The forint, trading at 309.75 agasint the euro at 1403 GMT, regained all the ground lost in early trade after Hungarian figures showed the biggest fall in investments since at least early 2012.

Hungarian stocks hardly moved and the forint is still near its strongest levels since early March.

The zloty, even though it firmed 0.2 percent, remains near the four-week lows it hit on Tuesday after Poland reported its biggest contraction in investments for almost for years.

The volume of investments in Hungary plunged by 20.3 percent in annual terms in the second quarter, a much bigger decline than the 4.9 percent fall in Poland.

A slowdown in the absorption of European Union development funds was a key cause of the fall in both countries.

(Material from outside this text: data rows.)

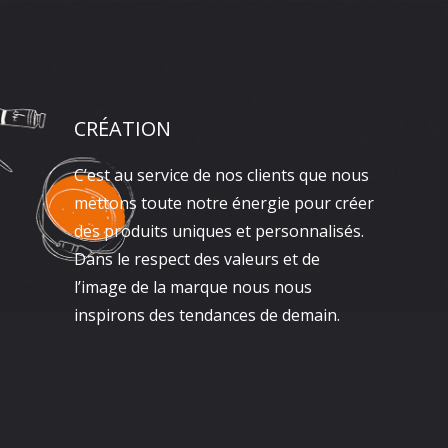
CRÉATION
C’est au service de nos clients que nous
mettons toute notre énergie pour créer
des produits uniques et personnalisés.
Dans le respect des valeurs et de
l’image de la marque nous nous
inspirons des tendances de demain.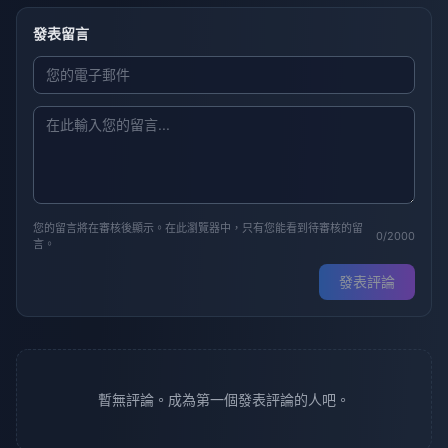
發表留言
您的留言將在審核後顯示。在此瀏覽器中，只有您能看到待審核的留
0/2000
言。
發表評論
暫無評論。成為第一個發表評論的人吧。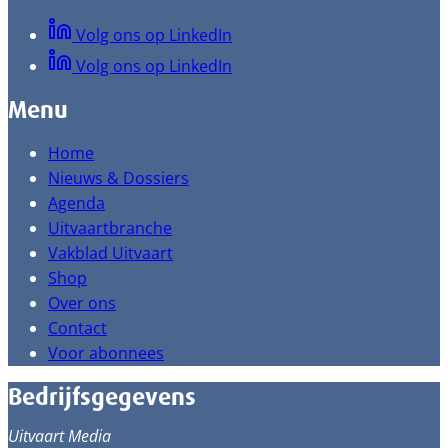
Volg ons op LinkedIn
Volg ons op LinkedIn
Menu
Home
Nieuws & Dossiers
Agenda
Uitvaartbranche
Vakblad Uitvaart
Shop
Over ons
Contact
Voor abonnees
Bedrijfsgegevens
Uitvaart Media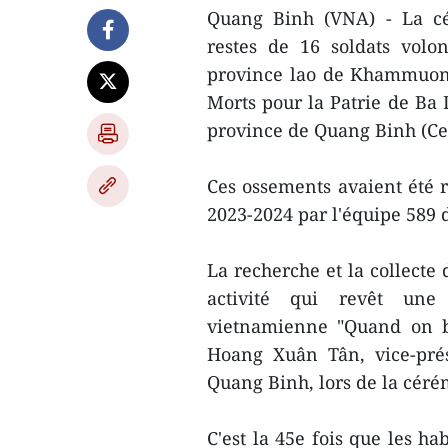
Quang Binh (VNA) - La c
restes de 16 soldats volo
province lao de Khammuon,
Morts pour la Patrie de Ba 
province de Quang Binh (Ce
Ces ossements avaient été 
2023-2024 par l'équipe 589
La recherche et la collecte 
activité qui revêt une 
vietnamienne "Quand on bo
Hoang Xuân Tân, vice-pré
Quang Binh, lors de la céré
C'est la 45e fois que les h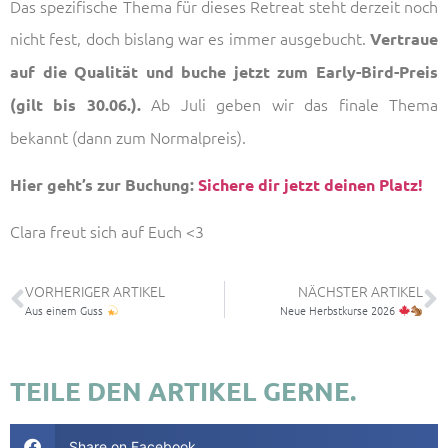
Das spezifische Thema für dieses Retreat steht derzeit noch
nicht fest, doch bislang war es immer ausgebucht.
Vertraue
auf die Qualität und buche jetzt zum Early-Bird-Preis
Ab Juli geben wir das finale Thema
(gilt bis 30.06.).
bekannt (dann zum Normalpreis).
Hier geht’s zur Buchung:
Sichere dir jetzt deinen Platz!
Clara freut sich auf Euch <3
VORHERIGER ARTIKEL
NÄCHSTER ARTIKEL
Aus einem Guss
Neue Herbstkurse 2026
TEILE DEN ARTIKEL GERNE.
Share on Facebook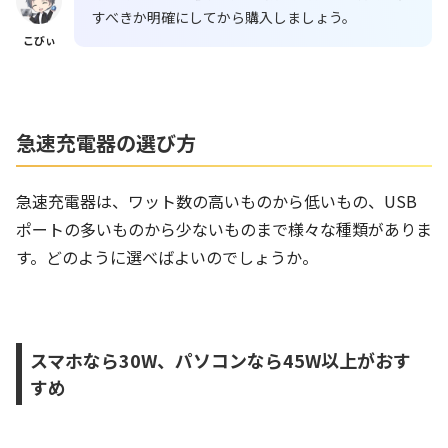
すべきか明確にしてから購入しましょう。
こびぃ
急速充電器の選び方
急速充電器は、ワット数の高いものから低いもの、USB
ポートの多いものから少ないものまで様々な種類がありま
す。どのように選べばよいのでしょうか。
スマホなら30W、パソコンなら45W以上がおす
すめ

Hungary's and Poland's 5- and 10-year government bond yields rose by 2-3 basis points

"(Hungary's government bond) auction (on Thursday) is the next key point, and then Friday's US (payrolls) figures," one Budapest-based fixed income trader said.

The impact of outside factors, such as expectations for a rise the US rates, which will make high-yielding eastern European assets relatively less attractive, has weighed on the region's currencies.

The US ADP National Employment Report on Wednesday showed US private employers adding 177,000 jobs in August, slightly above the 175,000 forecast by a Reuters survey of economists. Other jobs data for August due on Friday will be a consideration for when the Fed raises rates.

Equities hardly moved in the region ahead of the US payrolls number.

Second-quarter economic output figures released in Croatia, Slovenia and Serbia underpinned that growth in the region outpaces the euro zone, even in the former Yugoslav member states which underperformed in the region in the past years.

The Serbian central bank intervened in the market to stem the dinar's gains.

But Ljubljana's stock index shed 2.1 percent due to a plunge of the shares of reinsurer Sava which started to trade ex dividend on Wednesday.

There are still worries, though, that growth may slow down and low or negative inflation rates in the region fuel expectations for monetary easing.

Polish priced fell 0.8 percent in annual terms in August, slightly less than analysts' 0.9 percent forecast.

Czech central bank board member Tomas Nidetzky called for a jump in wages in an interview with Reuters.

Czech wages are relatively high in the region, but are still

at around only one third of German levels, and central Europe has lost millions of workers in the past years, who moved West.